Reductions of acetylcholine release and nerve growth factor expression are correlated with memory impairment induced by interleukin-1β administrations: effects of omega-3 fatty acid EPA treatment
Article first published online: 3 DEC 2009
© 2009 The Authors. Journal Compilation © 2009 International Society for Neurochemistry
Journal of Neurochemistry
Volume 112, Issue 4, pages 1054–1064, February 2010
How to Cite
Taepavarapruk, P. and Song, C. (2010), Reductions of acetylcholine release and nerve growth factor expression are correlated with memory impairment induced by interleukin-1β administrations: effects of omega-3 fatty acid EPA treatment. Journal of Neurochemistry, 112: 1054–1064. doi: 10.1111/j.1471-4159.2009.06524.x
- Issue published online: 20 JAN 2010
- Article first published online: 3 DEC 2009
- Received June 29, 2009; revised manuscript received November 24, 2009; accepted November 26, 2009.
- memory impairment;
- nerve growth factor
J. Neurochem. (2009) 112, 1054–1064.
Interleukin (IL)-1β may play an important role in Alzheimer’s disease.

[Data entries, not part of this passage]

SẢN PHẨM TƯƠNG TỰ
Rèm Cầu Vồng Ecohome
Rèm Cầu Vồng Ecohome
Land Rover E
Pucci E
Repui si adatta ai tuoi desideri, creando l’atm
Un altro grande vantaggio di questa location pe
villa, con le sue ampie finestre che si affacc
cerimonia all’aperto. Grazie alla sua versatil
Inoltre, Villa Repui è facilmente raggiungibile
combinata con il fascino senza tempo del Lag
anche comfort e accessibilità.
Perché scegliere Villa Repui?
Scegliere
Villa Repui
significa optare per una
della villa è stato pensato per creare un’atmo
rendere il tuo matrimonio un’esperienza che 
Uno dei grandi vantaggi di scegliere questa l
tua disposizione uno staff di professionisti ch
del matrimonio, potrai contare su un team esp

However, the relationships between glucocorticoids and acetylcholine (ACh), and between neurotrophins and ACh in IL-1-induced memory deficits are unknown. While ethyl-eicosapentaenoate (E-EPA) has recently been reported to reduce inflammation and improve memory, cholinergic and neurotrophic mechanisms by which E-EPA improves memory is unclear. This study evaluated: (i) the correlation between ACh release and memory impairment; (ii) the effect of glucocorticoids on ACh release; (iii) the relationship between nerve growth factor (NGF) and inflammation; and (iv) the effects of E-EPA treatment on IL-1β-induced changes. Intracerebroventricular IL-1β administrations produced a significant reduction in hippocampal ACh release in rats fed control diet, which was partially attenuated by mifepristone (RU 486) and completely blocked by IL-1 receptor antagonist. In eight-arm radial maze, significantly less ACh release was correlated with the memory deficits after IL-1β administrations. mRNA expression of hippocampal NGF was lower, whereas IL-1β was higher when compared with controls. E-EPA treatment significantly improved the memory, which was correlated with normalizing ACh release, and expressions of NGF and IL-1β. This study revealed important mechanisms by which IL-1β impairs, while E-EPA improves memory through IL-1-glucocorticoid-ACh release and IL-1-NGF-ACh release pathways.